The U.S. airlines wasted no time telling us how much they wanted to bail them out from this crisis: $50 billion.
Boeing wants more—$60 billion to “support the health of the broader aviation industry.”
The Aeronautical Repair Station Association wants $11 billion.
Airports are asking for $10 billion.
There is no doubt that every day the business outlook for commercial aviation looks worse—within a few days, for example, Delta went from grounding 300 to 600 airplanes.
But before the billions start flowing to the airlines, as they will, we need to make sure that two things happen:
That the money goes to the people who most need it: the roughly 750,000 employees and not the overpaid executives or well-rewarded shareholders;
In future crises the airlines don’t automatically become wards of the federal government. They should have readily accessible cash reserves built up over every year, drawn from profits.
The truth is that the airline industry set itself up for switching suddenly from a cash-gushing darling of investors to playing the role of pauper.
As reported by Bloomberg News, over the last decade the five largest U.S. airlines took 96 percent of the cash they generated and used it to buy back their own shares.
By doing that they joined the club of American corporations doing Wall Street’s bidding: buy the shares, push up the stock price, keep the market rising.
Now that is not a crime. It’s carnivorous capitalism—and it might be okay if the corporation doing it has no social role or really any long-term strategy or obligations.

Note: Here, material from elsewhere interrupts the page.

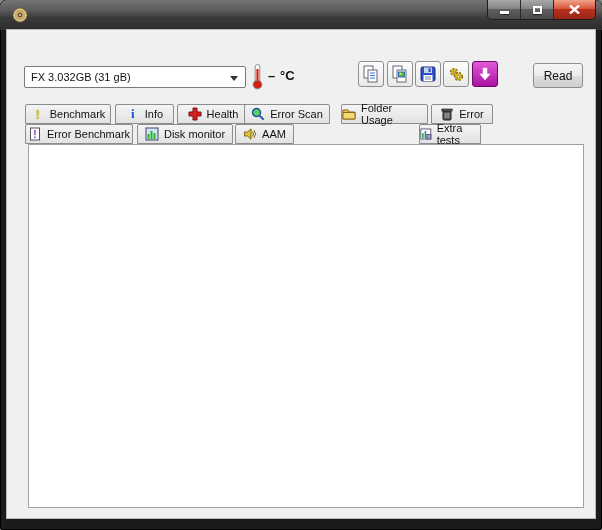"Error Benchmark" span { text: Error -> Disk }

But in businesses like the airlines—and Boeing—that’s the worst kind of destructive short-termism. The bosses and the stockholders get happily locked into a continuous cycle of self-enrichment and want nothing less.
In the case of Boeing that led to the worst meltdown in the company’s history, the grounding of the 737-MAX, because making profits prevailed over the most basic needs of ensuring that an airplane was safe to fly. The two CEOs most directly responsible, James McNerney and Dennis Muillenburg, both left with huge packages—McNerney with $59 million and Muillenburg—who was fired—with more than $60 million.
In the case of the airlines it seemed never to occur to anyone that by its very nature the business is very vulnerable to boom-and-bust cycles. It is capital-intensive, requiring huge investments in airplanes, and labor-intensive, needing layers of skilled and dedicated people to run it effectively and safely. For example, right now, as the financial nose-dive increases, it is reckoned that the U.S. carriers are burning through $16 billion a month.
And, as previously reported in the Daily Beast, the last 10 years have seen an exceptional run of record profits for the four biggest airlines, American, Delta, United and Southwest. Yet nobody thought that the good times are when you should put some money aside for the bad times. Isn’t that what we are always told we should all do?
Maybe the thought did fleetingly cross their minds. If it did, they probably believed that the federal government would always have their backs.
There’s a bigger point here. In the last 60 years, since the start of the Jet Age, America has built the world’s safest and most efficient domestic airline network. It wasn’t easy. It required amazing technical innovations (in which Boeing was once the stellar performer). And there was an unremitting effort to make flying safer that led to an unequalled safety regime.
It was also a tough business to make money in, and in the end, only the fittest survived, producing what is virtually an oligopoly today, but one that also offers a lot of choice in the value and quality of flying.
In fact, our domestic airlines serve as a privatized public utility. They are as essential to the daily life of millions of Americans as interstate highways, railroads, subways and buses. More than that, they lubricate many thousands of American businesses through flying cargo, some of it essential, like medical supplies.
Now is the time to accept the responsibilities that come with that role. From the outside the companies would not look any different. But if the airlines take the public money, they should serve the public interest a lot better than they have by providing themselves with a level of financial stability over the long term rather than gobbling up all the cash in the short term. That could be mandated by law, just like the banks have the reserve requirement, money they are not allowed to lend.
Lastly, there is Boeing. The Financial Times reported that in January the company arranged a $13.8 billion loan from a syndicate of banks, including Bank of America, JP Morgan Chase, Wells Fargo and Morgan Stanley. This was to help them cover a bill of at least $18 billion dollars arising from the 737-MAX grounding. They have now burned through all of that.
This is a Boeing-designed mess and it should be left to Boeing to clean it up. That could mean bankruptcy and re-structuring, and in the end a healthier Boeing without resorting to a corporate welfare program.